The default frame definition (with ORDER BY) is from the start of the frame up to the last peer of the current row (including the current row and possibly more rows ranking equally according to ORDER BY). In the absence of ORDER BY (like in my answer you are referring to), or if ORDER BY treats every row in the partition as equal (like in your first example), all rows in the partition are peers, and max() produces the same result for every row in the partition, effectively considering all rows of the partition.
Per documentation:
The default framing option is RANGE UNBOUNDED PRECEDING, which is the
same as RANGE BETWEEN UNBOUNDED PRECEDING AND CURRENT ROW. With ORDER BY,
this sets the frame to be all rows from the partition start
up through the current row's last peer.
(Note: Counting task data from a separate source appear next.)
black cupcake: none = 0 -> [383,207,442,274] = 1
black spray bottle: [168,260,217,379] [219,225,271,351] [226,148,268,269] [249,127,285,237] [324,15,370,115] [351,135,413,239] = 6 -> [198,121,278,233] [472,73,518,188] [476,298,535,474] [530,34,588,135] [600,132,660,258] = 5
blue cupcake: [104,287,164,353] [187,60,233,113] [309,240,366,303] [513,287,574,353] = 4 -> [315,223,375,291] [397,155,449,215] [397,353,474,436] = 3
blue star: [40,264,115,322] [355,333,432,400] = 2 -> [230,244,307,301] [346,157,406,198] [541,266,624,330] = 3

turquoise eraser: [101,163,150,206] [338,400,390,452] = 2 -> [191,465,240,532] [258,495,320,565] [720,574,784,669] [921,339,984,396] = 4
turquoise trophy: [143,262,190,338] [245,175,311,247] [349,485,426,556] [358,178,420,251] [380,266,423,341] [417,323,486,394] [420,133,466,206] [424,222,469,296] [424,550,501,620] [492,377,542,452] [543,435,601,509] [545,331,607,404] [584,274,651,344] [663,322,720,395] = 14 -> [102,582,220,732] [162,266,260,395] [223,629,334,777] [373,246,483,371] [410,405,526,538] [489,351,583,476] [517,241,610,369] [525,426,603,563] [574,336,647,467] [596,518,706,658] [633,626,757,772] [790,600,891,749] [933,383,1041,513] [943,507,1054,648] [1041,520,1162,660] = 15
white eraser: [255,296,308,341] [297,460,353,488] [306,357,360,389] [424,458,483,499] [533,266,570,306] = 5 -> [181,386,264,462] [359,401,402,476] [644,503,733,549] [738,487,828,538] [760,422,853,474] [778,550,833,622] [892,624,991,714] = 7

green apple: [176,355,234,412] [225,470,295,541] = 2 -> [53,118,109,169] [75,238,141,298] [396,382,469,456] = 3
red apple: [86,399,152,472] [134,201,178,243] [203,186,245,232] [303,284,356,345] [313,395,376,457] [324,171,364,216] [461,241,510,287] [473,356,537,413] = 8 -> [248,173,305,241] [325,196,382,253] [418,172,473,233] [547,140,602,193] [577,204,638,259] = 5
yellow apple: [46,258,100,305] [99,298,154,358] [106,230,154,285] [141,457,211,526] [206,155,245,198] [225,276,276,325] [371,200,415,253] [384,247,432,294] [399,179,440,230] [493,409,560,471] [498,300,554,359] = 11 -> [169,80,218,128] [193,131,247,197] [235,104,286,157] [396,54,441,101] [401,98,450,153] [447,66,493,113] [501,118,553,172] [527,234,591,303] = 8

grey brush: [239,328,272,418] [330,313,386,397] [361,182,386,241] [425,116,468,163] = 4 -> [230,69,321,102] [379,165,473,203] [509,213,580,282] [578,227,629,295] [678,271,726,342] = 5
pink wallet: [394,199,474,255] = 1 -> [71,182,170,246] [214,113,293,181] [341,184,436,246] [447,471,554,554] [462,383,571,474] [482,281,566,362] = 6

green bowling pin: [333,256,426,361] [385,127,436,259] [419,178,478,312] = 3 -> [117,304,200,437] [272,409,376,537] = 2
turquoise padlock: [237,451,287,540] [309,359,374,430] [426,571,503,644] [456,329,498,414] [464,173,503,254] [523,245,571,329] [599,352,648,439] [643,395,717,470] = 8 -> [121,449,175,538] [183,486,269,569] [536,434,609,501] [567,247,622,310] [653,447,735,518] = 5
Without ORDER BY, all rows of the
partition are included in the window frame, since all rows become
peers of the current row.
Bold emphasis mine.
The simple solution would be to omit the ORDER BY in the window definition - just like I demonstrated in the example you are referring to.
All the gory details about frame specifications in the chapter Window Function Calls in the manual.